### Things to do
1 – Write out the interview transcript again from "Tavis: Not on" to "ease that in.", switching "Loki" to "Thanos".
2 – Carry the interview transcript with Whedon forward from the point where it stops.

### Extracted text
To the point where I was like, “Hey, quit it.” But it – and that was the groundwork that I had laid over years of making TV, of proving myself as a director and a writer and on a smaller scale, and building up to the moment when somebody would hand me the reins.

In the same way building this troupe of actors and my wife and I starting a micro-budget studio, Bellwether, in order to make our own stuff, and having success with “Dr. Horrible,” and just laying the groundwork. It’s years and years of extreme effort.

I worked very, very hard, and I don’t do anything else. I don’t know how to do anything else. I’m bad at everything except this. But yeah, when people say, “Well, how do I get started,” I’m like, “I don’t know. Start. Just start, and then don’t stop.”

Tavis: Given who your parents were, are, did you have a choice? When you say, “This is all I do,” I’m just trying to figure out whether you had a choice, given the lineage.

Whedon: Honestly, sometimes I think not. I really do think that I was formed in a lab. My mom is a teacher, my dad was a writer for television, his dad was a writer for television, and combining those two has been sort of the goal of my life.

I really, the idea of actually getting a real job, this job is very hard, but man, it beats working. I think I was just only prepared to do something artistic. Which is not good, by the way. I’m not proud of that, but that’s the fact.

I think that I feel like I’m exactly the product of what my mom and my dad sort of created.

Tavis: Given what art means to our lives, what’s wrong with being designed, being wired, to only do something artistic?

Whedon: I think that there’s an insecurity about just being in the real world, and that whole, “Well, if things fall apart, you’d be the first to go. We’d eat you first on the boat because you can’t build anything and you can’t make anything and you can’t do math of any kind.”

You do, you feel a little bit like when you’re removed from the world in an artistic way, it’s a great privilege and I love my life and I’m very grateful for it, but at the same time you sort of go what happens if that remove goes away and I’m expected to, like, show up and be like a person? You get nervous about it.

Tavis: I assume, though, on this side of “Avengers” nobody has asked you why you got the job.

Whedon: (Laughter) Actually, somebody just recently did.

Tavis: No they didn’t.

Whedon: (Unintelligible)

Tavis: Not on this side of it.

Whedon: It was reported recently, and I was like, “Oh, yeah, that’s the question I used to get all the time before it opened.” Yeah, now I don’t get it as much, I’m happy to say.

Tavis: So who’s the villain?

Whedon: Well, it was Loki, I think you’ll recall.

Tavis: No, I thought I’d just kind of ease that in.

Whedon: I know, I know.

Tavis: That didn’t work. For those who just kind of missed that, everybody’s trying to figure out who the villain is going to be in this “Avengers 2.” Are we calling it “Avengers 2?” Is that what we -

Whedon: We are for now, yeah.

### Information provided
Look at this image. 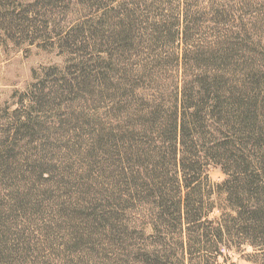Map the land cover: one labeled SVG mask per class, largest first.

### Answers to the exercise
1 –
Tavis: Not on this side of it.

Whedon: It was reported recently, and I was like, “Oh, yeah, that’s the question I used to get all the time before it opened.” Yeah, now I don’t get it as much, I’m happy to say.

Tavis: So who’s the villain?

Whedon: Well, it was Thanos, I think you’ll recall.

Tavis: No, I thought I’d just kind of ease that in.

2 –
Tavis: So everybody’s trying to get Joss to spill the beans on who the villain is, and you just ignored me.

Whedon: Yeah, no, I -

Tavis: Just straight disrespected me on that.

Whedon: I kind of did, yeah.

Tavis: Okay.

Whedon: I feel bad, don’t get me wrong. (Laughter) I feel bad about it.

Tavis: But the word is out, though, there are a couple new characters, though.

Whedon: Yes.

Tavis: Oh, so you can speak on that.

Whedon: Yes.

Tavis: Okay. Well, speak on it.

Whedon: Well, yes, we are introducing Quicksilver and the Scarlet Witch, who are mainstays of the Avengers universe. They’ve been foes, they’ve been allies, and they’re very interesting to me, because I grew up reading “The Avengers” when I wasn’t trying to impress my parents with what I was reading. (Laughter)

They have powers that are kind of visually exciting and they’re interesting characters, very different than the people we’ve seen before. So I’m excited to sort of knock them up against “The Avengers” and see what shakes loose.

Tavis: I don’t want to over-process this, but is there something that happens inside of you, something you feel, something that happens when you are an adult and you get a chance to direct something that is a part of – Marvel comics is iconic stuff, and you’re reading this stuff as a kid.

Now you’re the guy, no matter what they say, you’re the guy that gets to direct it. That feels like what?

Whedon: That feels like great. Honestly, here is that special thing of like – you don’t see it all the time because you’re translating it into a new medium, you’re translating it to a new generation.

You want to make sure that you’re not just being nostalgic and throwing that out as a film. It’s got to be its own thing. But every now and then you go, “Oh my God, I’m telling Thor what to do,” like I did. (Laughter)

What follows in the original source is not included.